Asyña, the project behind Bitcoin and its Layer 2 protocol’s unlawful smart multi-sigvault, has rolled out a major V2 upgrade and pushed it forward by securing fresh funds of $3 million. The round was led by Hivemind Capital and Tykhe Block Ventures and was supported by a lineup of SATS ventures, trust machines and angel investors. Portal Ventures led Asinya’s previous seed round along with Bitcoin Frontier Fund.
For those new to the company, Assigna is a smart safe system that helps teams, DAOs and institutions manage Bitcoin’s finances safely. Vault supports $1.1 billion in assets and serves as a security layer to prevent hacking, internal conflicts, or access issues.
What stands out is that it supports standard wallet functionality and allows users to interact directly with protocols such as DAPP, decentralized exchanges, and ordinances, runes, and BRC-20.

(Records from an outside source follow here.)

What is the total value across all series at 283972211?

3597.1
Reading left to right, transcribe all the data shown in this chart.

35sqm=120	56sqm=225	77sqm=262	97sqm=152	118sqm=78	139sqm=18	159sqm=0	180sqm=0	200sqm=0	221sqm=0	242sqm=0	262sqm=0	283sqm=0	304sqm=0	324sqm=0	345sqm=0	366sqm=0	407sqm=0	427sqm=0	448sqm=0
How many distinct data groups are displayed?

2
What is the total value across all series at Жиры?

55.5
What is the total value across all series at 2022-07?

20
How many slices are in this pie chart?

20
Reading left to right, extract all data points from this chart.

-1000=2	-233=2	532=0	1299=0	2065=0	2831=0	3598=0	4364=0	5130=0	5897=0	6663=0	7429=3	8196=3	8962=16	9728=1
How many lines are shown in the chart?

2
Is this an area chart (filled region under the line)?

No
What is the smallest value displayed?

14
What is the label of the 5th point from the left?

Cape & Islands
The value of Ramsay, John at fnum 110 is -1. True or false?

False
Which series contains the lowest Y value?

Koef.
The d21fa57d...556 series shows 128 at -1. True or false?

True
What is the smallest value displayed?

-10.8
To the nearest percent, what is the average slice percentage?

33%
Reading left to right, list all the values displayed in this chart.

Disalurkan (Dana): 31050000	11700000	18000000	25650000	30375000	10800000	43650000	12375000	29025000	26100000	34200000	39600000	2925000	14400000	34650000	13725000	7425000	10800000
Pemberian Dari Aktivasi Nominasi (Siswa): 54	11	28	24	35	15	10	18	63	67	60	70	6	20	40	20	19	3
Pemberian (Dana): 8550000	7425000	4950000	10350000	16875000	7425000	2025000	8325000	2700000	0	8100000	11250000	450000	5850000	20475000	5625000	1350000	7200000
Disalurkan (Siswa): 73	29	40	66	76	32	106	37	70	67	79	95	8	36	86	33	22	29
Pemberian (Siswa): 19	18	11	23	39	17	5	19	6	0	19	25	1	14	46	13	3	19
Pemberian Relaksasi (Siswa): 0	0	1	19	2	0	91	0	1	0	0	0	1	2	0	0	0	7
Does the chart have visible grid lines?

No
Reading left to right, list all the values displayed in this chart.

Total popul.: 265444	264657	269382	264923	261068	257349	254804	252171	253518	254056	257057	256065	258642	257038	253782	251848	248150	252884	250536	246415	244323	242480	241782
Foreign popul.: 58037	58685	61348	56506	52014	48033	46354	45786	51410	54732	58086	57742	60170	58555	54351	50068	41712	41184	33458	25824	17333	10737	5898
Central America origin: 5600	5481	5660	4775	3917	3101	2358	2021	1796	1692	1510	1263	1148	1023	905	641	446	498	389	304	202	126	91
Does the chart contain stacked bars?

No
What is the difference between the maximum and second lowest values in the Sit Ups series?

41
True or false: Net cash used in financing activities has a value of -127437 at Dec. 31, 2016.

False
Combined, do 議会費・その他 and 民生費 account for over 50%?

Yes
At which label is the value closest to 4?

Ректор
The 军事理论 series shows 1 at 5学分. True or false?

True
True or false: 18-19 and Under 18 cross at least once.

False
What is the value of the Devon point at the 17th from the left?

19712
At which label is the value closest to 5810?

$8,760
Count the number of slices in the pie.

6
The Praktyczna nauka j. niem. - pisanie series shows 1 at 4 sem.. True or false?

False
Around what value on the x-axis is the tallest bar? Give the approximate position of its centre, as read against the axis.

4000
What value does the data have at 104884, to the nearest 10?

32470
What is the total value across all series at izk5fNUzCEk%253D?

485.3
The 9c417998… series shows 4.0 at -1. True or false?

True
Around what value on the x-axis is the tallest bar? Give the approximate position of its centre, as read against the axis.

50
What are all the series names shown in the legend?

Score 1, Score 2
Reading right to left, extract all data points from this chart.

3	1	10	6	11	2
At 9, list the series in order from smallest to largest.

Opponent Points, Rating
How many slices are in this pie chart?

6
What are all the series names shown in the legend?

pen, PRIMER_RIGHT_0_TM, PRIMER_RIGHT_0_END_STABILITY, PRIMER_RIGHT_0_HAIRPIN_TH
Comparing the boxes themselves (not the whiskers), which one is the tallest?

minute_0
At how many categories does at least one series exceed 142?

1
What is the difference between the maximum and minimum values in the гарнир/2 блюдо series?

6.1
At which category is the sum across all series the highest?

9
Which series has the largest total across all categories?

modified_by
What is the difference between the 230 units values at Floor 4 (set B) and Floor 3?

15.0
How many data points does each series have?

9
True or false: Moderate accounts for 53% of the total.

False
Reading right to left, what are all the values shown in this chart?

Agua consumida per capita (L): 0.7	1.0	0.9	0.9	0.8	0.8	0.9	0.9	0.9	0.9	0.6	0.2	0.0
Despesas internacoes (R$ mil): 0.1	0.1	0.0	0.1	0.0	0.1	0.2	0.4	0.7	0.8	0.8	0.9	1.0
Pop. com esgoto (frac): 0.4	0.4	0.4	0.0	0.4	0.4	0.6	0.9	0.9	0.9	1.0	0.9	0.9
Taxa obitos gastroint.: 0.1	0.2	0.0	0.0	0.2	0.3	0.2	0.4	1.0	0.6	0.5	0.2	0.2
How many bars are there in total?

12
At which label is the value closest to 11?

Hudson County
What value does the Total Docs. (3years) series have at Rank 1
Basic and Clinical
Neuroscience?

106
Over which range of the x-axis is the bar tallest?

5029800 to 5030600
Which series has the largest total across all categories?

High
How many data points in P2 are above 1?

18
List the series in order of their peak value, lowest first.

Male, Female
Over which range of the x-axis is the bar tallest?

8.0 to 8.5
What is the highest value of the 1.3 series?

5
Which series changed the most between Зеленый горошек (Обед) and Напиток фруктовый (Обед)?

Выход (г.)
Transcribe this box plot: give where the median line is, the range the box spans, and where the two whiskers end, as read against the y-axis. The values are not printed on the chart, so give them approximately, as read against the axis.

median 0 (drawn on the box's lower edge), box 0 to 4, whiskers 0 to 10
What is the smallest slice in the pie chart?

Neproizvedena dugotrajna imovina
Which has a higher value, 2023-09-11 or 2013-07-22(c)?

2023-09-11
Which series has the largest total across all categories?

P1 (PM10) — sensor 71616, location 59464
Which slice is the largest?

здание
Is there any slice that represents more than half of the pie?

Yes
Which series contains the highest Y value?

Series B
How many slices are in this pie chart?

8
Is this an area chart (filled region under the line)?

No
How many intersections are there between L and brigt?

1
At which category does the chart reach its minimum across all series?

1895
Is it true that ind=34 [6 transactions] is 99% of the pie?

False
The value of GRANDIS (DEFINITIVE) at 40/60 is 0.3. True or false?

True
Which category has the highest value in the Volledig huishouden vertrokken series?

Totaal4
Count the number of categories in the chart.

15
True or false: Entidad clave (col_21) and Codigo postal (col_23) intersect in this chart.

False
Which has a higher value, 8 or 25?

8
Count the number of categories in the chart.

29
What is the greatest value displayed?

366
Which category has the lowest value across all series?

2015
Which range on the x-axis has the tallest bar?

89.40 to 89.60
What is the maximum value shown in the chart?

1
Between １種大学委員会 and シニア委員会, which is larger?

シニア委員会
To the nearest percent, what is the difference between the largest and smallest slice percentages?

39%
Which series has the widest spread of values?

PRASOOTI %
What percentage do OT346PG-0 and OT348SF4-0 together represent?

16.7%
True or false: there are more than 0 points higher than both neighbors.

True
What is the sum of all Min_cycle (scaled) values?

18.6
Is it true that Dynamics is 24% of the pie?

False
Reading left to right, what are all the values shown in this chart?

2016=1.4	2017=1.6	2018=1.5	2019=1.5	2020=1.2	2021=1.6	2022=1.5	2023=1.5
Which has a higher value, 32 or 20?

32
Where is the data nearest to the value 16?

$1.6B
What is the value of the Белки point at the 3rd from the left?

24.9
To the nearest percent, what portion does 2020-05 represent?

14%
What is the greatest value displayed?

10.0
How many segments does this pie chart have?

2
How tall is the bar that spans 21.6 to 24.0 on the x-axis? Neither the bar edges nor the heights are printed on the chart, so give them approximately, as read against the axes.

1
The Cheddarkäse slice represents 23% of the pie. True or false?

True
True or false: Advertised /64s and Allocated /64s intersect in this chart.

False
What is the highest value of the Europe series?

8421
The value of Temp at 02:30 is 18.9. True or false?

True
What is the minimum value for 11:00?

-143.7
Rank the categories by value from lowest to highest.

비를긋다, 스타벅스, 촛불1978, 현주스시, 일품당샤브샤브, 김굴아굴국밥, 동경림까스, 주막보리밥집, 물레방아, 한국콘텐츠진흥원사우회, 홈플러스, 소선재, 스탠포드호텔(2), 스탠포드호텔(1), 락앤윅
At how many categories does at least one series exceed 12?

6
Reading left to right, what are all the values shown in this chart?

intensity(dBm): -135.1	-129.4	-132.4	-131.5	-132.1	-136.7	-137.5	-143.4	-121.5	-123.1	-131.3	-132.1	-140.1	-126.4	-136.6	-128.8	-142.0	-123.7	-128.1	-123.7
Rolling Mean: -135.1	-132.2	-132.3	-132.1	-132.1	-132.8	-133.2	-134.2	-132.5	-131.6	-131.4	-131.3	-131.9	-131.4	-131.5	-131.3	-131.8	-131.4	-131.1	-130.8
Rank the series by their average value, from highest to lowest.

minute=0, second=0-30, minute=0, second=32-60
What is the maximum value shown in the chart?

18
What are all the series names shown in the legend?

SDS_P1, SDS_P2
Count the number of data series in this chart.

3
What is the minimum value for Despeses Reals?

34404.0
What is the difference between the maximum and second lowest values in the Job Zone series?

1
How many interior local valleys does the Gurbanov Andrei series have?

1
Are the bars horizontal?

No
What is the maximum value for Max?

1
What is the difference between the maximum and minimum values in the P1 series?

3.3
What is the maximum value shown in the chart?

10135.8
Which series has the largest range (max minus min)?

“With Assigna, institutions and large holders are creating basic infrastructures to securely and confidently participate in the evolving Bitcoin ecosystem,” said Viven, co-founder of Assigna. “Robust, transparent, programmable non-sided solutions have critical needs, and multisig infrastructure is at the heart of this transformation.”
The new V2 release adds built-in apps. This allows users to interact directly with Bitcoin-based applications from within the Multisig Vault environment. Users can also get customizable dashboards for portfolio tracking and exchange between Bitcoin assets and BTC from the same interface.
Developers are not excluded either. Assigna has released the Connecting SDK and Multisig SDK, allowing developers to connect their user Multisig wallet directly to their own apps on Bitcoin and Stack. You can manage transactions, sign messages, move funds, and process contract deployments.
Other new features include customizable permissions for subaccounts, email notifications, governance tools, privacy controls, advanced UTXO management, and Vault Signers.
“What’s unique about Assigna is that unlike many other Onchain smart wallet implementations, there’s no risk of smart contracts, it’s completely native to the Bitcoin layer. It can’t interact directly with private keys. Account owners can sign transactions. “That means these multi-signa wallets will not be frozen or lost, regardless of what happens to Assigna.”
Bitcoin reached $108,135 at the end of last year, and interest in Bitcoin-based infrastructure is booming as ETF inflows far outweigh mining supplies. Bitcoin Defi is already rocketing its $6 billion total and is climbing fast. The Assigna team sees a great opportunity here, especially for institutions who want to participate without giving up security or custody.
The new funding will help Assigna grow its offering for corporate customers, particularly those looking for safe access to staking and lending products through more hands-on concierge-style services.
“We are pleased to announce that Kayla Phillips, senior investment principal at Hivemind Capital. “We are thrilled to support their mission to provide robust, transparent, non-radical solutions to the evolving Bitcoin ecosystem.”
Founded in 2022, Assigna operates a smart multi-signature vault system for Bitcoin and its Layer 2 protocols. With over $1.1 billion in assets protected, the platform is built for teams, DAOs and institutions that require multi-party management of shared funds. Assigna supports direct wallet interaction with Dapps, Dexs, and Bitcoin-Native protocols, providing flexibility without sacrificing security.